→ ACTIVITY
Could you return every line of the material that contains the word "root"?

________________________________________

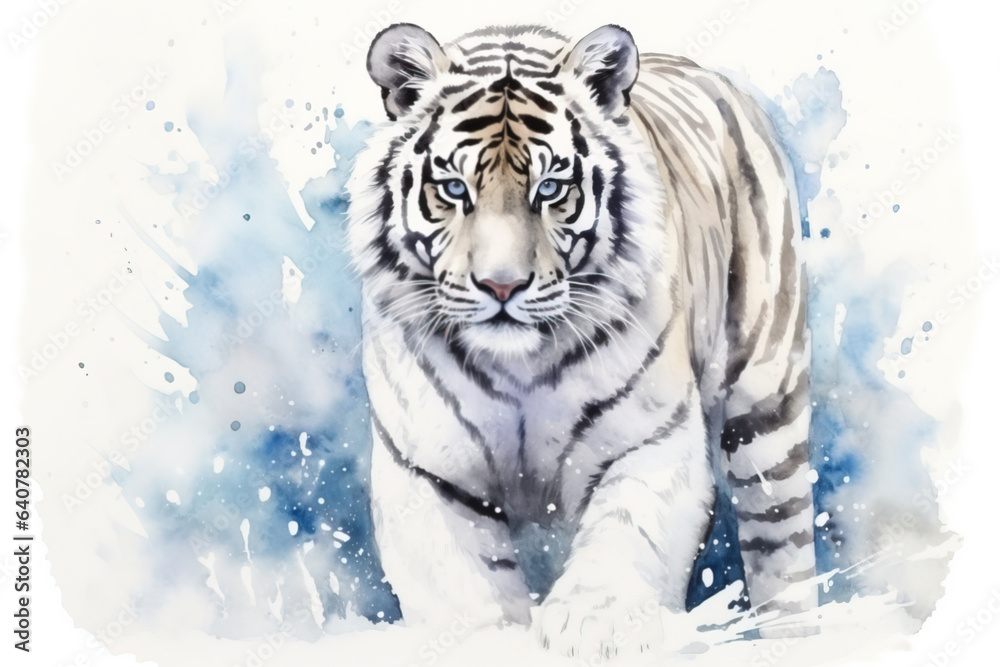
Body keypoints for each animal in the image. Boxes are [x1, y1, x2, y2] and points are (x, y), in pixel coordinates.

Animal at [345, 23, 817, 657]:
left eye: (550, 188)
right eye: (453, 188)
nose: (501, 284)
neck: (518, 369)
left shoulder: (652, 439)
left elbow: (627, 534)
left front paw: (596, 628)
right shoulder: (428, 471)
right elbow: (463, 593)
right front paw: (483, 640)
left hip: (768, 409)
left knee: (782, 547)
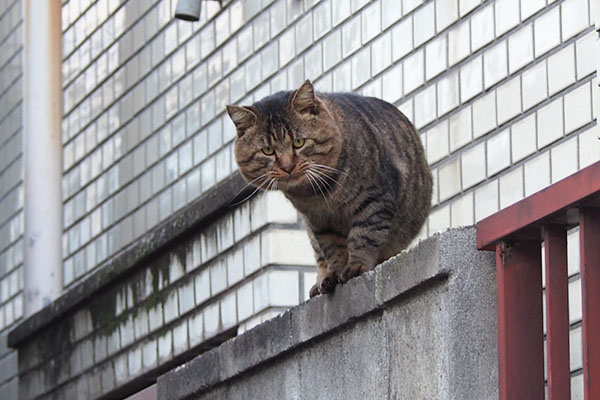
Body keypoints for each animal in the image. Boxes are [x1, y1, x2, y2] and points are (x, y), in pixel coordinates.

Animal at [226, 80, 432, 296]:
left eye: (298, 142)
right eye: (267, 150)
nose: (287, 167)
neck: (316, 194)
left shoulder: (374, 200)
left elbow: (364, 235)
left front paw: (356, 266)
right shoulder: (319, 221)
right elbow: (333, 249)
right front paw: (333, 273)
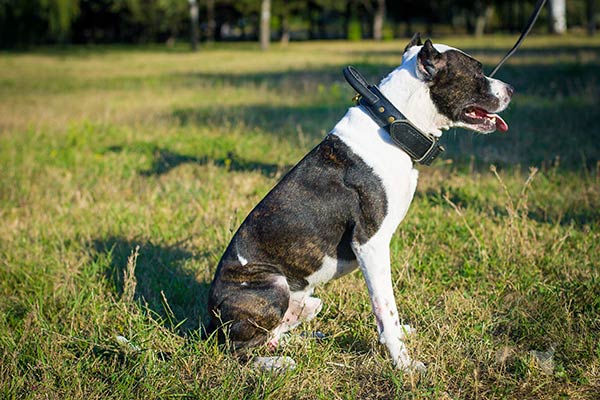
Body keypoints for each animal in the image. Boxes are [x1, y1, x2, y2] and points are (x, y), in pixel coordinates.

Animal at [206, 34, 510, 372]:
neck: (394, 123)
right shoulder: (370, 243)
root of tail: (209, 322)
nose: (510, 89)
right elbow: (385, 308)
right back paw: (275, 363)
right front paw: (403, 363)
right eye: (477, 71)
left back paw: (302, 342)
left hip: (309, 302)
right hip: (274, 286)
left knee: (273, 333)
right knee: (238, 350)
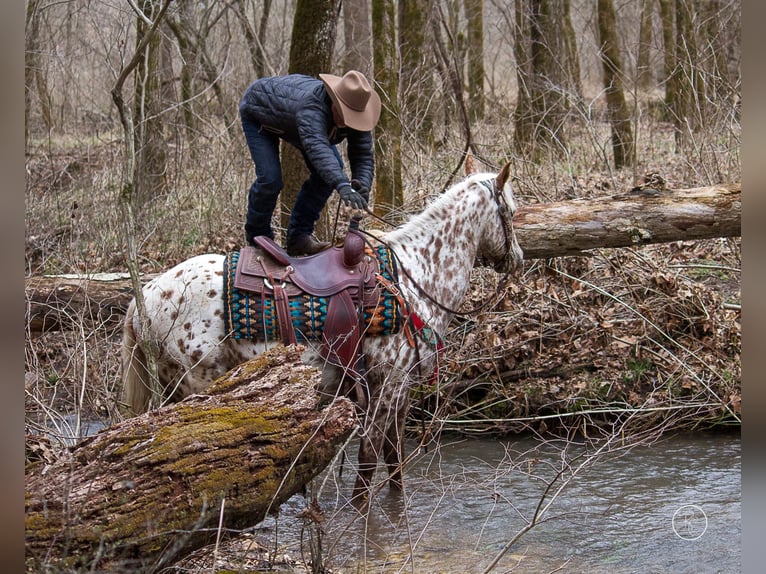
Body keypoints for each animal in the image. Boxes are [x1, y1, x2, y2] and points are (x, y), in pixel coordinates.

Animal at [121, 163, 528, 504]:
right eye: (509, 210)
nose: (519, 260)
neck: (414, 278)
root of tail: (146, 295)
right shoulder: (386, 385)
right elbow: (369, 461)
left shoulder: (400, 390)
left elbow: (394, 459)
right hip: (195, 387)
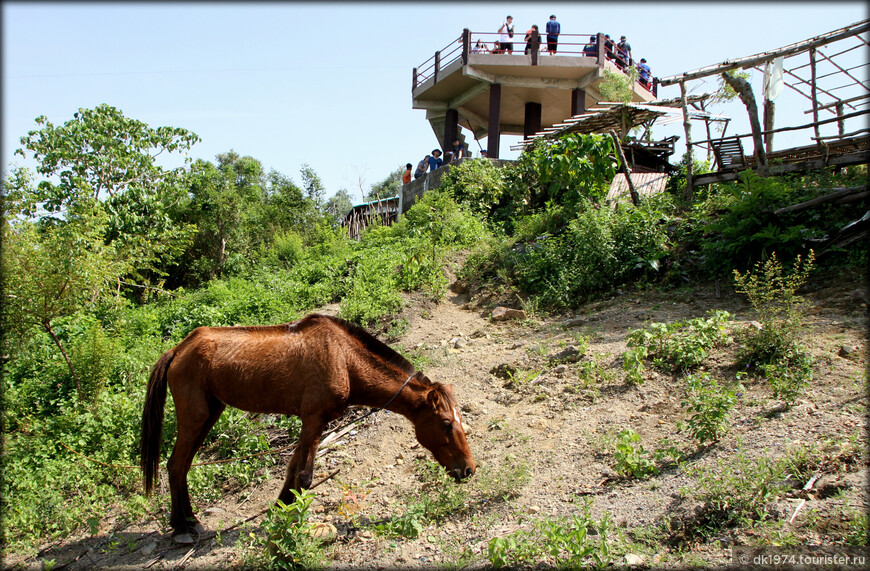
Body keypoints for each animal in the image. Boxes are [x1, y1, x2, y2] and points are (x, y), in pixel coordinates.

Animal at [141, 312, 476, 540]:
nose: (469, 469)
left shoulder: (311, 424)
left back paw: (188, 521)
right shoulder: (314, 420)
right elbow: (304, 476)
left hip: (209, 414)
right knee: (175, 464)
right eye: (446, 423)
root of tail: (177, 350)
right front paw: (293, 523)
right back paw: (181, 527)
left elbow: (292, 471)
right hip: (195, 417)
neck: (343, 358)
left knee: (183, 466)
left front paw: (280, 511)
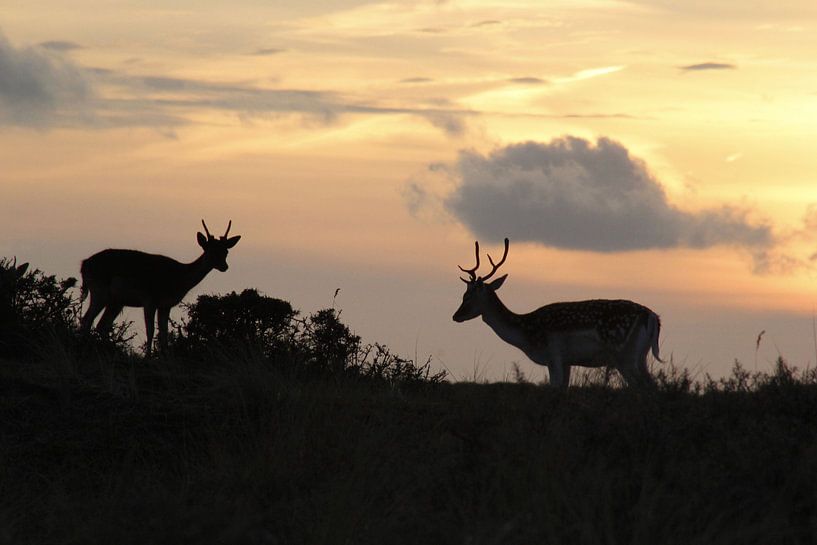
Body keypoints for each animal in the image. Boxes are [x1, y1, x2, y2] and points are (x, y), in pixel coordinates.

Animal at [80, 220, 241, 356]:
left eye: (226, 251)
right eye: (210, 250)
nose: (224, 266)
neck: (179, 278)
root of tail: (84, 265)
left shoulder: (165, 305)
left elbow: (164, 334)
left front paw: (165, 357)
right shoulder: (149, 300)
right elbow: (150, 331)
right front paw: (148, 357)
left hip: (116, 302)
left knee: (101, 325)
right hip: (100, 291)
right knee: (87, 319)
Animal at [453, 238, 663, 388]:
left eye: (468, 296)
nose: (456, 316)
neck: (528, 334)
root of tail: (653, 317)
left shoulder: (553, 355)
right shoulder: (566, 361)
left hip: (624, 353)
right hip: (640, 355)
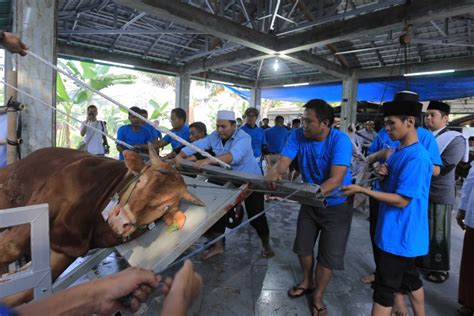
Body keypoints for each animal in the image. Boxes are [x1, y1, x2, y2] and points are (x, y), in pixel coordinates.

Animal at [0, 144, 202, 304]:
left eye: (165, 206)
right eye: (141, 180)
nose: (121, 220)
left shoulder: (68, 247)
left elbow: (22, 293)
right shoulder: (48, 198)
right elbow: (10, 248)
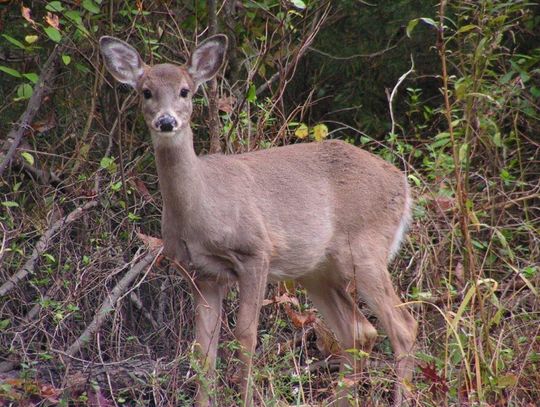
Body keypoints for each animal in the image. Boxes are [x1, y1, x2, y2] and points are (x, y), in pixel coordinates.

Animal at [100, 33, 418, 406]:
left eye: (185, 91)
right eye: (146, 92)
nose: (166, 122)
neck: (201, 210)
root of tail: (402, 183)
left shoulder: (256, 252)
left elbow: (245, 335)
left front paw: (247, 396)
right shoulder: (200, 273)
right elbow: (202, 350)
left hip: (366, 249)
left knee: (403, 327)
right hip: (317, 270)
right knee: (359, 331)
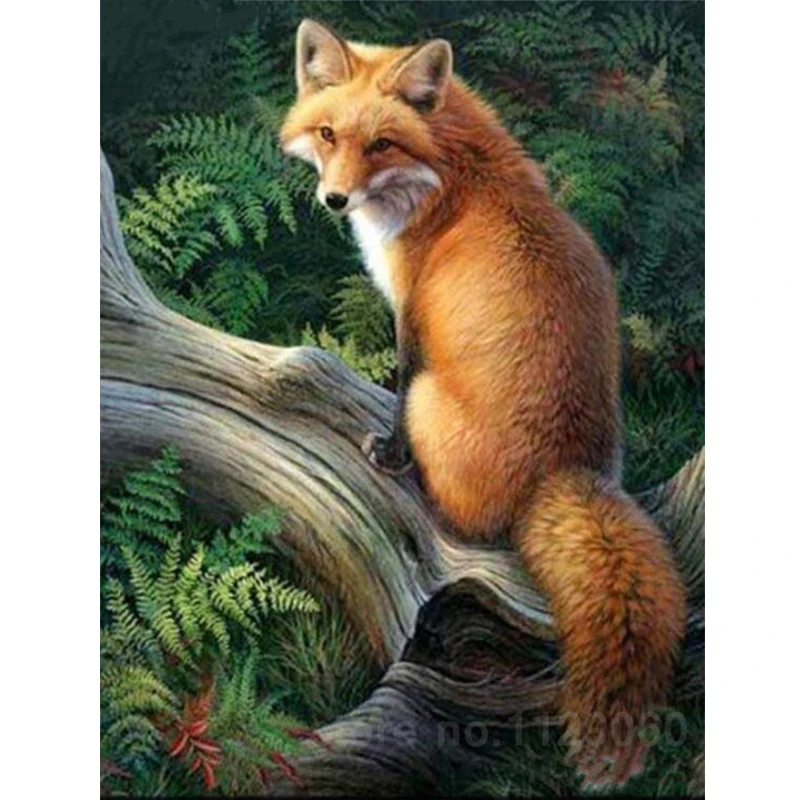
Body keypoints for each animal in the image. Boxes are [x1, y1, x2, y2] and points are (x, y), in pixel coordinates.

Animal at [280, 19, 686, 788]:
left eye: (381, 143)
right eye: (327, 133)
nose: (335, 200)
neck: (453, 173)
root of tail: (563, 471)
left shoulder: (411, 314)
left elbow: (397, 383)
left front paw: (388, 453)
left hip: (434, 402)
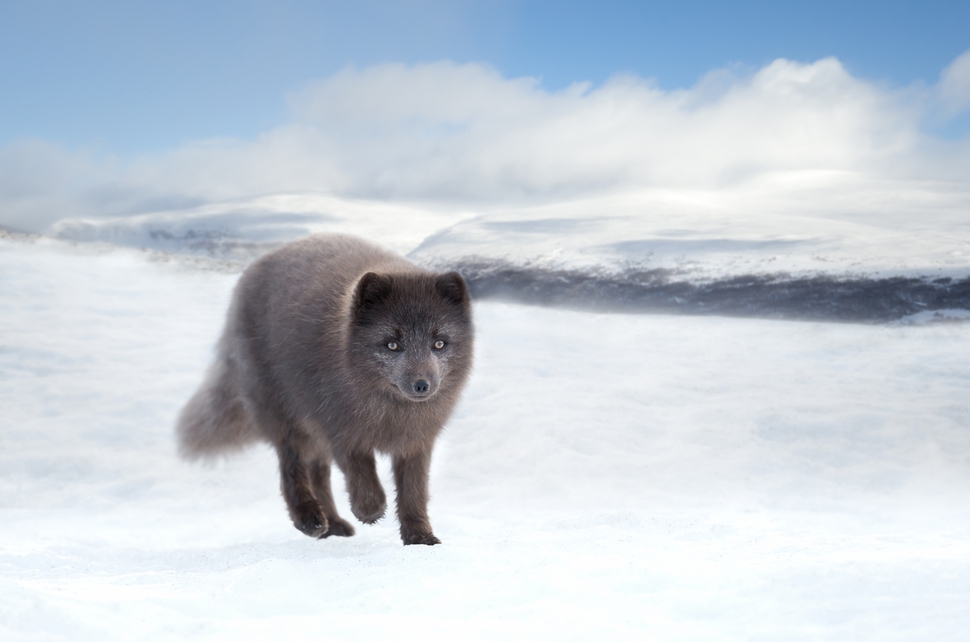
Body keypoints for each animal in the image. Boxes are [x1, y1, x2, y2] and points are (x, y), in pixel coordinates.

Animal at [179, 232, 476, 544]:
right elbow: (361, 475)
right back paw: (309, 519)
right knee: (292, 470)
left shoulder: (417, 441)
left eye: (439, 343)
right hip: (285, 418)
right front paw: (369, 510)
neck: (391, 413)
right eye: (393, 344)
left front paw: (419, 537)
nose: (422, 385)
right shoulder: (339, 429)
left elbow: (414, 491)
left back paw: (331, 525)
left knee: (318, 474)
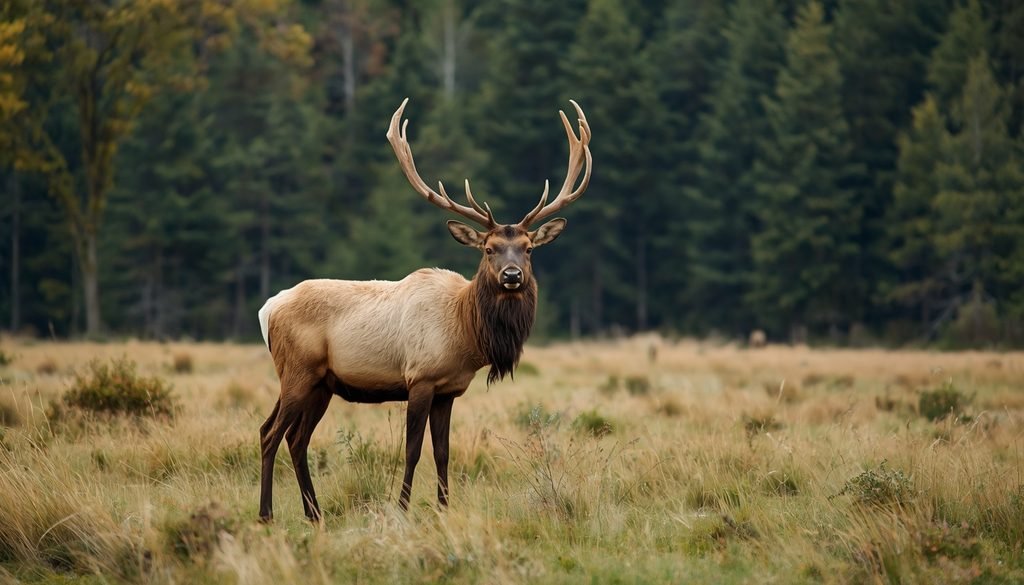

________________________________________

→ PROBLEM SOLUTION
root of tail: (209, 322)
root of tail: (146, 295)
root of tail: (177, 350)
root of tail: (84, 265)
root of tail: (653, 317)
root of tail: (402, 183)
root of tail: (563, 471)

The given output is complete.